In his opening, Howard said Ulbricht made $18 million in bitcoins by enabling drug dealers to earn over $200 million through more than a million drug sales after the website was activated in 2011 until it was shut down by the government in October 2013.

Howard said 95 percent of items sold on Silk Road were illegal drugs, though the site also featured fake passports and tools to hack into computers and email accounts.

“This is a case about a dark secret part of the Internet that was home to an enormous marketplace for the sale of illegal drugs,” he said.

The prosecutor said Ulbricht operated “like a traditional drug boss,” setting rules for thousands of drug dealers who catered to customers who could “pick their drug of choice and have it delivered right to their doorstep.”

Howard said Ulbricht was willing to use threats and violence to protect his turf.

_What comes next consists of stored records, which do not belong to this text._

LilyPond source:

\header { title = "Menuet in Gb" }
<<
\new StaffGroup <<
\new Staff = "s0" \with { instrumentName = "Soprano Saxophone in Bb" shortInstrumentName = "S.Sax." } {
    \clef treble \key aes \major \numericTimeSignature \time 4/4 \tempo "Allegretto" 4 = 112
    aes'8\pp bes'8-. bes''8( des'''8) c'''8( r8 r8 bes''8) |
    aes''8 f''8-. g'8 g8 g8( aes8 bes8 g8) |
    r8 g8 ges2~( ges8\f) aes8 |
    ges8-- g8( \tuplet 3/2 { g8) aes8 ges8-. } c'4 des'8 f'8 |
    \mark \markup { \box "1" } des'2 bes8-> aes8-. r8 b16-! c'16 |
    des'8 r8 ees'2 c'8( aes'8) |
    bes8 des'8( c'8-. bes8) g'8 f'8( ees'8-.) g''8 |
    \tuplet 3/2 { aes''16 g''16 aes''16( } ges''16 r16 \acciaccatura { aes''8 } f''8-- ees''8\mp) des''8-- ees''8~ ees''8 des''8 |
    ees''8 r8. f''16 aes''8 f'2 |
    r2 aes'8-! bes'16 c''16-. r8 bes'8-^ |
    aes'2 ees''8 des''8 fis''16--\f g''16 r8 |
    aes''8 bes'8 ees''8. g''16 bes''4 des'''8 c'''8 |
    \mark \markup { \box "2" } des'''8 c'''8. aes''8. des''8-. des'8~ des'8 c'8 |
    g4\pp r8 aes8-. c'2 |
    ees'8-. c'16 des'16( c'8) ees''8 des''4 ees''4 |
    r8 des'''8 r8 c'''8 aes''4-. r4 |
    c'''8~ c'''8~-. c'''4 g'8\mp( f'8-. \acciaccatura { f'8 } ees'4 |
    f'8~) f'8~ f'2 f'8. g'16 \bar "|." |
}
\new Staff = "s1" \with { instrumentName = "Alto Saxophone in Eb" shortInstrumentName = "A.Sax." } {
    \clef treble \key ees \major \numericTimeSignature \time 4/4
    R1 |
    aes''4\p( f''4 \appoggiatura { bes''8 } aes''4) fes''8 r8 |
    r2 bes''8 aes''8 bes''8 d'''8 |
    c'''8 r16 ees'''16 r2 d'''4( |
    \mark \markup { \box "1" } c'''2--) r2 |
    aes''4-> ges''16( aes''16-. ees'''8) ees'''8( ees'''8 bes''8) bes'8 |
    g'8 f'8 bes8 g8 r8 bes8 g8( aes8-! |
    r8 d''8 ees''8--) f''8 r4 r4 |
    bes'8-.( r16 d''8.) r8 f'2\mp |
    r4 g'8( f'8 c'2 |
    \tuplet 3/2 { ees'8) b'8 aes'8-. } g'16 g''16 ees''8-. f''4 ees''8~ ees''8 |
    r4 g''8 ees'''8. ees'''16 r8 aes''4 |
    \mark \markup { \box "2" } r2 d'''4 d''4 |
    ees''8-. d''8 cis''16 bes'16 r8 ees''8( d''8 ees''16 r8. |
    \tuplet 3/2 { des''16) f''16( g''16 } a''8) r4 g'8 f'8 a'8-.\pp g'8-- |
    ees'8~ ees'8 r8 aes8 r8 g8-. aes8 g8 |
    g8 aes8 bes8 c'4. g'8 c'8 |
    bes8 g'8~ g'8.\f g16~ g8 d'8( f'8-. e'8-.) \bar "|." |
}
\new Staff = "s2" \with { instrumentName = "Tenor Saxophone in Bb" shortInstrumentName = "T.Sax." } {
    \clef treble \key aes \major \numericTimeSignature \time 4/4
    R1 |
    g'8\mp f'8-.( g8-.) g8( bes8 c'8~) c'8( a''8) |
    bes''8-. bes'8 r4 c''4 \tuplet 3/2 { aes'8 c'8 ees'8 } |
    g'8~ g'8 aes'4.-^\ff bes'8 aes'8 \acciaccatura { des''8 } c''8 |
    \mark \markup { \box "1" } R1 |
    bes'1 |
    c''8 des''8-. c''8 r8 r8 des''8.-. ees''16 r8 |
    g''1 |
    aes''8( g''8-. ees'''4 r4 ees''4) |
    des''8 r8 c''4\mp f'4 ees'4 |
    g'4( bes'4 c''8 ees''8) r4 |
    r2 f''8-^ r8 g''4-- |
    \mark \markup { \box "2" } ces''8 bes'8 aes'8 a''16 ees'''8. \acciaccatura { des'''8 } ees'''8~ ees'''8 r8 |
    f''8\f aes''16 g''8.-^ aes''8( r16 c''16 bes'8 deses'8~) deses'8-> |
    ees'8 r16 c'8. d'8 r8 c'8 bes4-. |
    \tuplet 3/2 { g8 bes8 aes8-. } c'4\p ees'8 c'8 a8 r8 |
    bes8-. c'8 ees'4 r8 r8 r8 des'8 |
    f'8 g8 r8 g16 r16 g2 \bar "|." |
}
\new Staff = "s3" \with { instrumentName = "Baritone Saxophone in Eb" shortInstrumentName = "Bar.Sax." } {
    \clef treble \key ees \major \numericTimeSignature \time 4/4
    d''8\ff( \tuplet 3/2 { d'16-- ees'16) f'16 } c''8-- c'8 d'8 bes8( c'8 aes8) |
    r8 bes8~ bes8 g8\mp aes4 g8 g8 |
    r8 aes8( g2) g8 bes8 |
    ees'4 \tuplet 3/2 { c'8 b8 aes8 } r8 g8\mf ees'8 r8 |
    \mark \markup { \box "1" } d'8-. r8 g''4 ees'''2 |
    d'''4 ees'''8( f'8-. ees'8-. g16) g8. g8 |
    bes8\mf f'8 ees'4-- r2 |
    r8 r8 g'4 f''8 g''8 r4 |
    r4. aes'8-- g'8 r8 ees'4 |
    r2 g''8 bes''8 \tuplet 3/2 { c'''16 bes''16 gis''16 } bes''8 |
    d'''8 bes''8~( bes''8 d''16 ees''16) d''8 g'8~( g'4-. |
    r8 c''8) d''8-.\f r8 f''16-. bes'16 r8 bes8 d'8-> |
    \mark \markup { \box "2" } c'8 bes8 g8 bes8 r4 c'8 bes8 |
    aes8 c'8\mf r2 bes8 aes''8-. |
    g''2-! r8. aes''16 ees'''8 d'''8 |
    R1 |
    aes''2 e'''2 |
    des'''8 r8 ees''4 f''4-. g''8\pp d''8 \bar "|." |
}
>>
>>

He alluded to murders-for-hire that Dratel dismissed as plots in which there was “no evidence the people involved ever existed.” Ulbricht also is charged in Baltimore federal court in an attempted murder scheme.

Ulbricht disputes he operated online under the alias “Dread Pirate Roberts,” a reference to a swashbuckling character in “The Princess Bride.”

But Howard said Ulbricht was “caught red handed” in a public library in San Francisco on the day he was arrested, talking online as “Dread Pirate Roberts” with an undercover FBI agent who had infiltrated the website as a trusted member of its support staff.

He said trial witnesses would include a computer programmer who provided Ulbricht advice in 2010 and 2011.

The prosecutor said Ulbricht confessed he was running a website that sold illegal drugs and “bragged that he was the mastermind.”

Dratel said Ulbricht created Silk Road as “an economic experiment” but handed it off to others after a few months because it was “too stressful for him.”

He said Ulbricht was lured back to be “in that library that day to take the fall for the people operating the website.”